Maxwell wiggled on his bed until he was even closer to the chair where Madame Genevieve sat. He was the picture of compliance. What might this ridiculous woman do with a child so eager to please?
“You need to gather all your happiest memories.”
Pearl looked from Max to Madame Genevieve. That was not what she expected.
The woman went on. “Of course, the most powerful memories would generally be those connected with the deceased. In a different situation, those recollections of your best times together would forge the strongest bonds. Since you didn’t ever have the opportunity to make such memories with your father, you must work doubly hard.
Consider your happiest times. Remember your best days.
Ask the house to help you. Take time to write the stories down.
Talk them over with your governess. She ought to do this exercise as well.
” Without missing a beat, Madame Genevieve turned to Pearl.
“Did you know your father while he was alive, dear?”
“What? Yes, of course I did.” Pearl felt herself spluttering in her surprise.

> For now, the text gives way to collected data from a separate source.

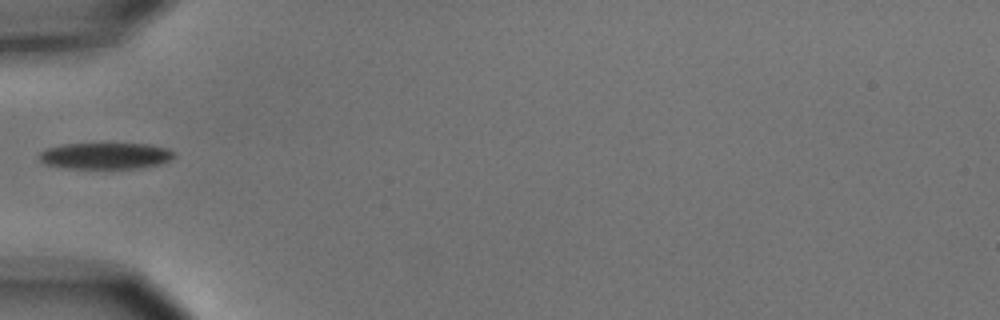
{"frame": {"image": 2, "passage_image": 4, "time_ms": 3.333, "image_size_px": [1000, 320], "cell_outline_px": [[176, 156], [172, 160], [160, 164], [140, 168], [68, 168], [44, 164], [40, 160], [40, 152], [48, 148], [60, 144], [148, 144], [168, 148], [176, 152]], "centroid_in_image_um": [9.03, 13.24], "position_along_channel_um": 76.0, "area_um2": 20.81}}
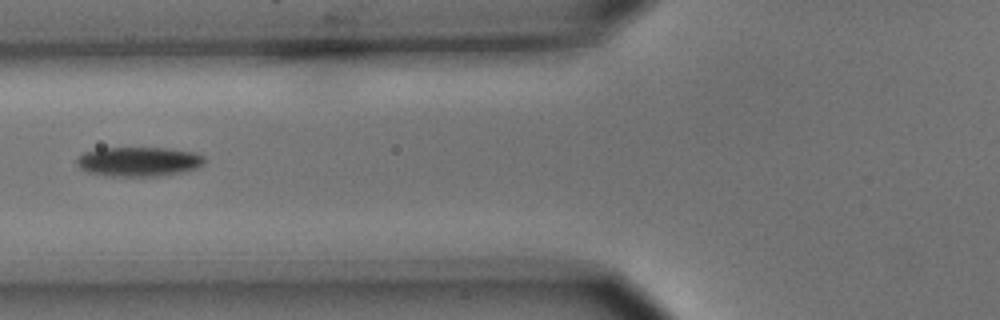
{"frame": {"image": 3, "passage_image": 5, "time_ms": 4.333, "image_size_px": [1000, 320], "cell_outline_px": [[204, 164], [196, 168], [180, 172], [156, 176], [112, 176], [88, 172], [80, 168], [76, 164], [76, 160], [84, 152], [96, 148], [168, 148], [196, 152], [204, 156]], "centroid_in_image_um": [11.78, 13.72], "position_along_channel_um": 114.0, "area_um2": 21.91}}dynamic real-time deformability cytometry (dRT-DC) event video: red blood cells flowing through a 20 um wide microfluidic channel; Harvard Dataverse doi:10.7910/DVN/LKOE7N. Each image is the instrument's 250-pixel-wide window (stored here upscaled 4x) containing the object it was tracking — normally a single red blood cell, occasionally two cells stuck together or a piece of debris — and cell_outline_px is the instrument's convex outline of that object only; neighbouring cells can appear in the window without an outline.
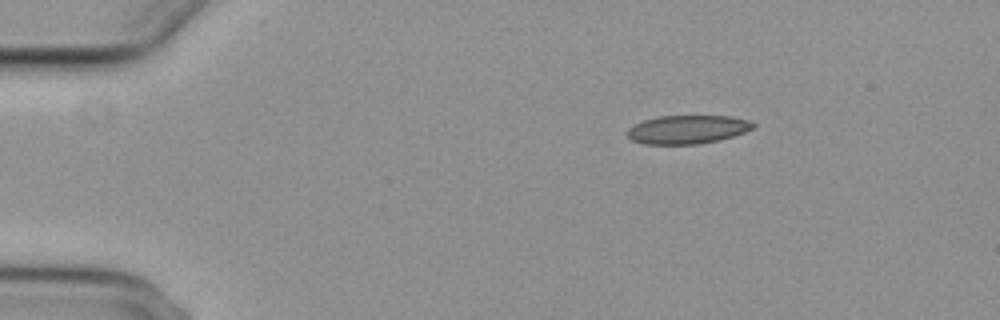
{"species": "common noctule bat (a hibernating species)", "species_latin": "Nyctalus noctula", "temperature_condition": "cold", "stored_images_in_passage": 47, "camera_frame_rate_fps": 3000, "um_per_image_px": 0.085, "animal": {"sex": "female", "body_mass_g": 29.2, "forearm_length_mm": 56.3}, "frame": {"image": 1, "passage_image": 1, "time_ms": 0.0, "image_size_px": [1000, 320], "cell_outline_px": [[756, 128], [720, 140], [700, 144], [644, 144], [632, 140], [628, 136], [628, 128], [632, 124], [644, 120], [660, 116], [732, 116], [748, 120], [756, 124]], "centroid_in_image_um": [58.45, 11.0], "position_along_channel_um": 26.5, "area_um2": 21.04}}
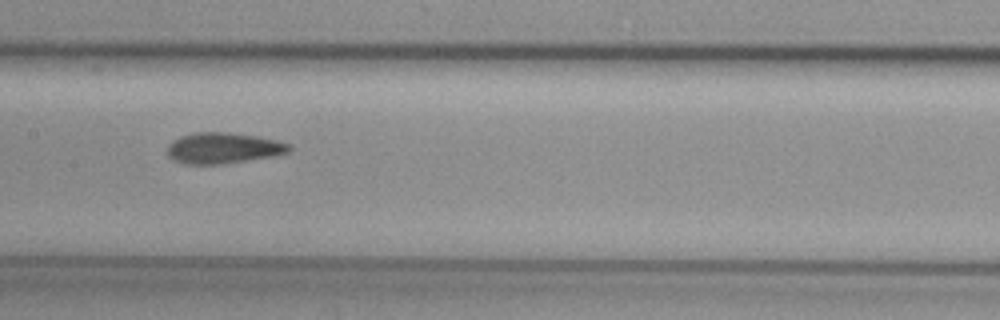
{"frame": {"image": 2, "passage_image": 20, "time_ms": 6.333, "image_size_px": [1000, 320], "cell_outline_px": [[292, 148], [288, 152], [272, 156], [220, 164], [188, 164], [172, 160], [168, 156], [168, 144], [172, 140], [180, 136], [196, 132], [228, 132], [256, 136], [276, 140], [288, 144]], "centroid_in_image_um": [18.93, 12.58], "position_along_channel_um": 188.5, "area_um2": 21.79}}
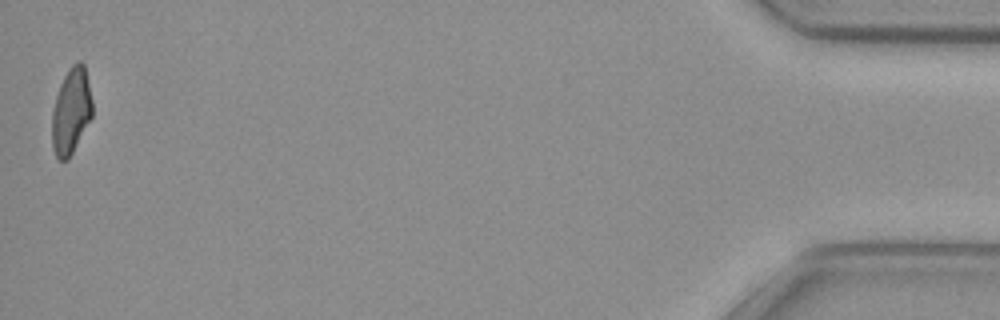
{"frame": {"image": 3, "passage_image": 47, "time_ms": 15.333, "image_size_px": [1000, 320], "cell_outline_px": [[92, 116], [68, 160], [60, 160], [56, 156], [52, 148], [52, 112], [56, 96], [60, 84], [64, 76], [72, 64], [76, 60], [80, 60], [84, 64], [92, 100]], "centroid_in_image_um": [6.04, 9.43], "position_along_channel_um": 429.2, "area_um2": 20.11}, "authors_computed_cell_mechanics": {"area_um2": 21.7906, "velocity_mm_per_s": 3.729, "shape_relaxation_time_tau1_ms": null, "shape_relaxation_time_tau2_ms": 3.9011, "deformation_change_tau1": null, "deformation_change_tau2": 0.1022}}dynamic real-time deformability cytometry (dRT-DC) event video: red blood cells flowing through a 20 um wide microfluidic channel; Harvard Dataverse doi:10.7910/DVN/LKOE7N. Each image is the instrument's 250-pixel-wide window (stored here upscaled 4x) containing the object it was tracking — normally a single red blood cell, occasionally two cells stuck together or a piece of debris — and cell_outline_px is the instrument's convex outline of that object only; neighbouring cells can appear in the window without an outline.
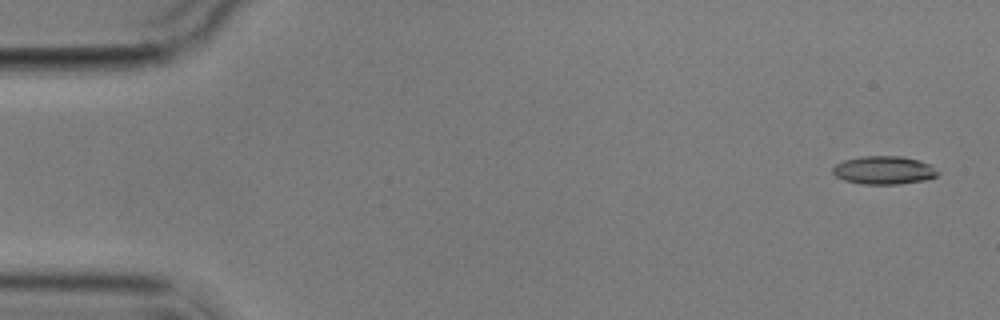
{"species": "common noctule bat (a hibernating species)", "species_latin": "Nyctalus noctula", "temperature_condition": "cold", "stored_images_in_passage": 12, "segment_of_instrument_passage": [1, 2], "camera_frame_rate_fps": 3000, "um_per_image_px": 0.085, "animal": {"sex": "male", "body_mass_g": 17.9}, "frame": {"image": 1, "passage_image": 1, "time_ms": 0.0, "image_size_px": [1000, 320], "cell_outline_px": [[940, 172], [936, 176], [924, 180], [896, 184], [860, 184], [844, 180], [836, 176], [832, 172], [832, 168], [836, 164], [844, 160], [860, 156], [900, 156], [920, 160], [928, 164]], "centroid_in_image_um": [75.1, 14.46], "position_along_channel_um": 9.9, "area_um2": 17.22}}
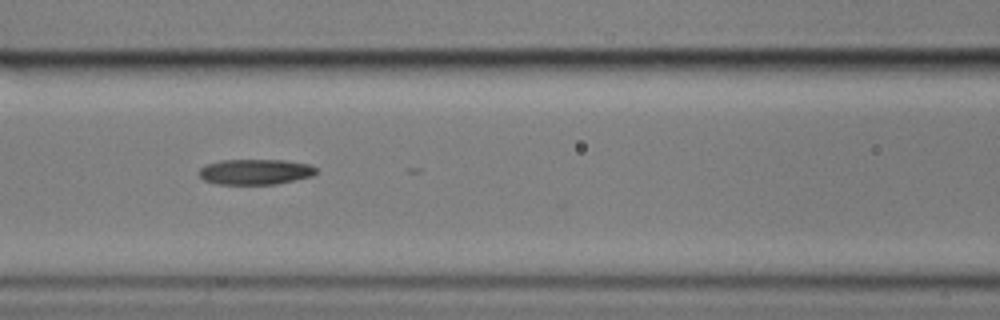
{"frame": {"image": 2, "passage_image": 5, "time_ms": 7.333, "image_size_px": [1000, 320], "cell_outline_px": [[316, 172], [312, 176], [276, 184], [216, 184], [204, 180], [196, 172], [200, 168], [208, 164], [220, 160], [284, 160], [308, 164], [316, 168]], "centroid_in_image_um": [21.66, 14.6], "position_along_channel_um": 144.9, "area_um2": 17.34}}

The smallest twitch appeared in the woman’s eye. She had just tricked Pearl into formally acknowledging her father was dead.
Not that it was a secret, but Pearl had no intention of sharing her personal information with a pretended medium.
Maxwell was already asking for paper and pencil. Sensing the opportunity for a dramatic exit, Madame Genevieve swept from the boy’s room. With her hand on the doorknob, she turned to Pearl.
“It’s a worthwhile exercise. For both of you. You need to see his joy. And you need to find your own.”
Did Pearl imagine the tone of the woman’s voice settling into a more normal cadence, or was she simply growing used to the wailing and moaning that underscored all of Madame Genevieve’s pronouncements?
In any case, Pearl didn’t imagine the wink. Madame Genevieve was not a subtle woman, and Pearl couldn’t have missed that wink unless she was turned around completely.
She wanted to ask Madame Genevieve what she meant by her suggestion to ask the house , but the woman slipped out the door.
Max drew her attention back to him with a sweet demand. “Pearl, hurry. I have loads of ideas to write down. I don’t want to forget any of them.”